■ **Exercise aim**:
Copy, word for word, the lines below from the one containing "Figure 2. Random passive ‐ source waveform." up to and including the one containing "Table 1. Chemical", with pictures left out.

■ **Task material**:
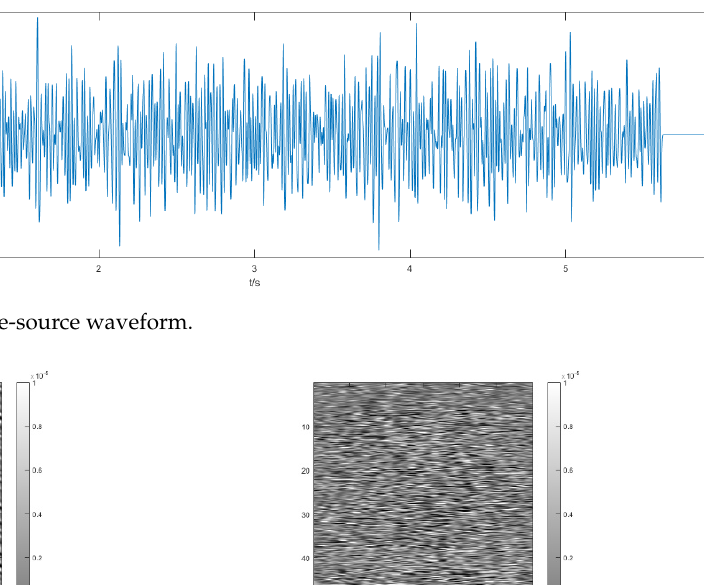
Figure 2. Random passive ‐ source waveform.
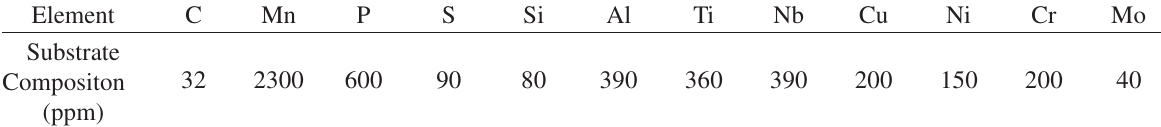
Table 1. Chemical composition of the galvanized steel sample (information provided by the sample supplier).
==
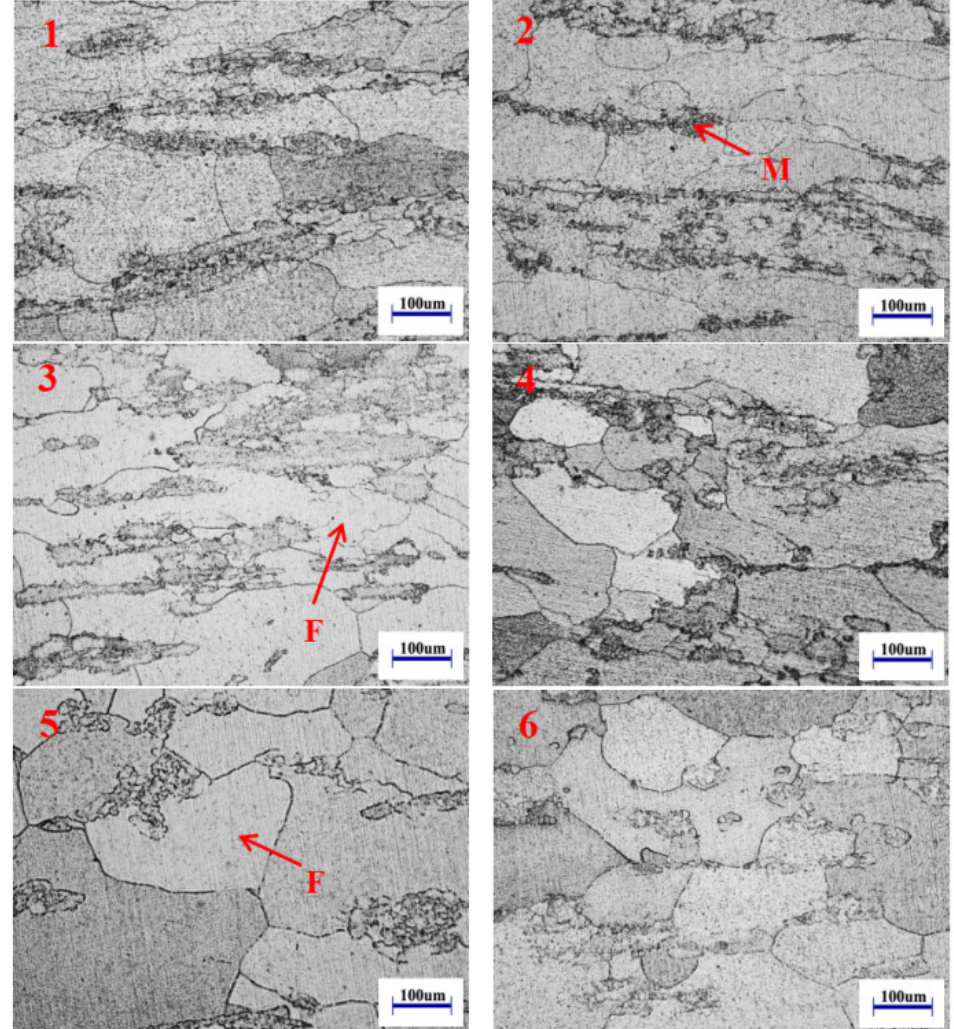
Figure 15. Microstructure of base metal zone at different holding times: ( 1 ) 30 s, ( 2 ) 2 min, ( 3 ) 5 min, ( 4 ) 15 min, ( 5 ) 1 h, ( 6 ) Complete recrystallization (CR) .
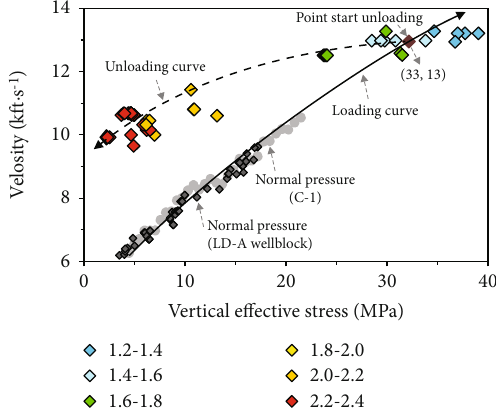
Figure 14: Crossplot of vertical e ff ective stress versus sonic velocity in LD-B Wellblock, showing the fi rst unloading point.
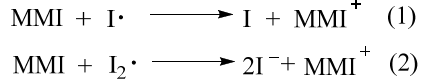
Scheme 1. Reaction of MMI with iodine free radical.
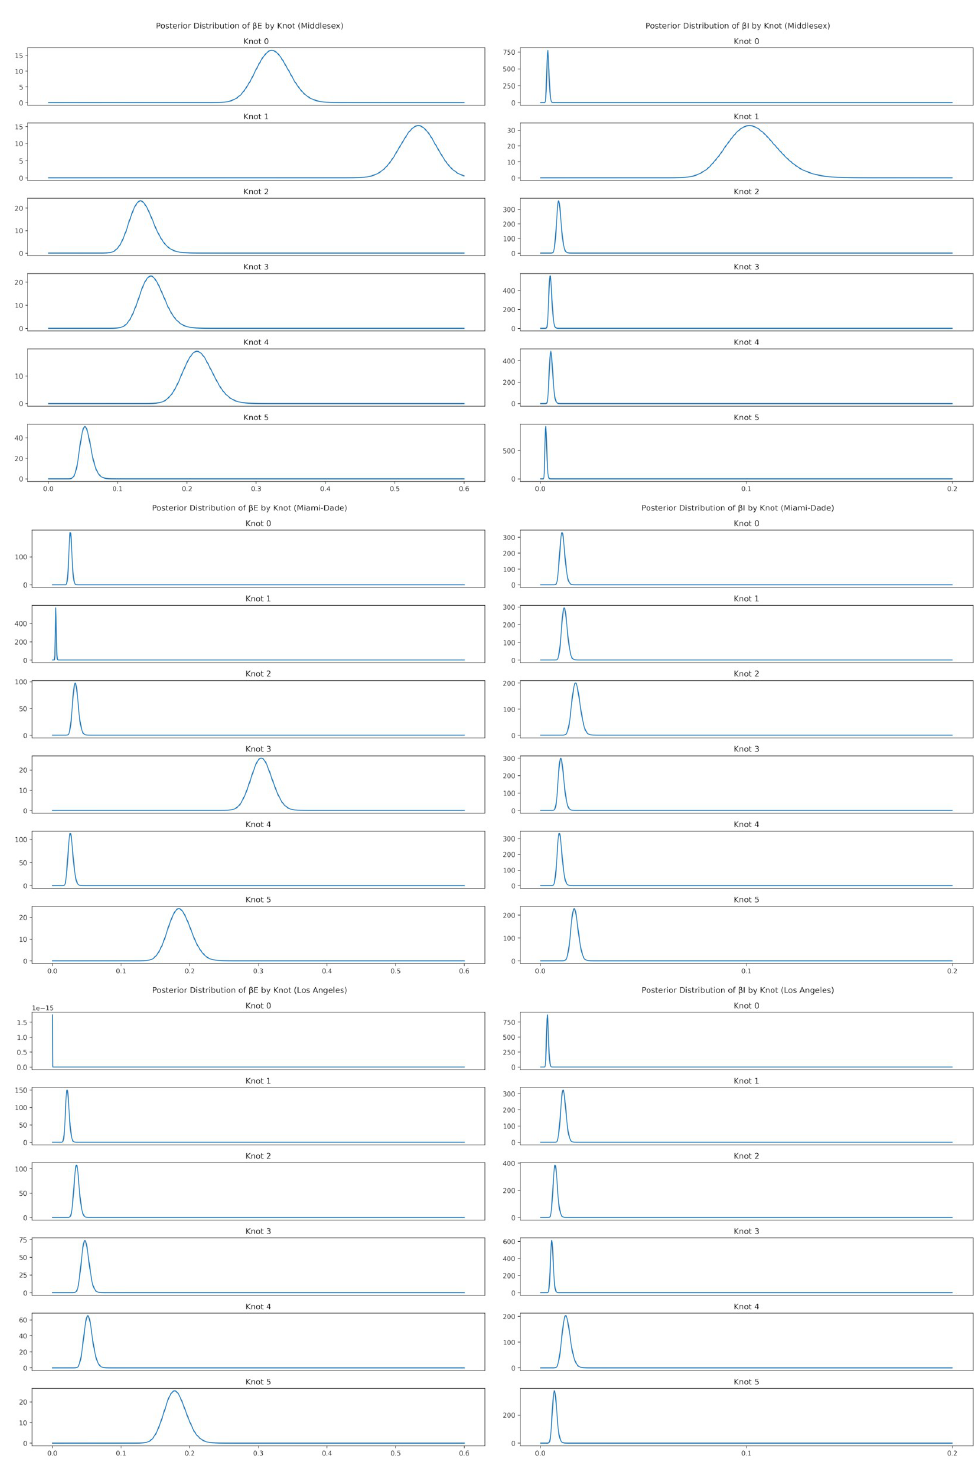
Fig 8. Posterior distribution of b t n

■ **Task result**:
Figure 2. Random passive ‐ source waveform.
Table 1. Chemical composition of the galvanized steel sample (information provided by the sample supplier).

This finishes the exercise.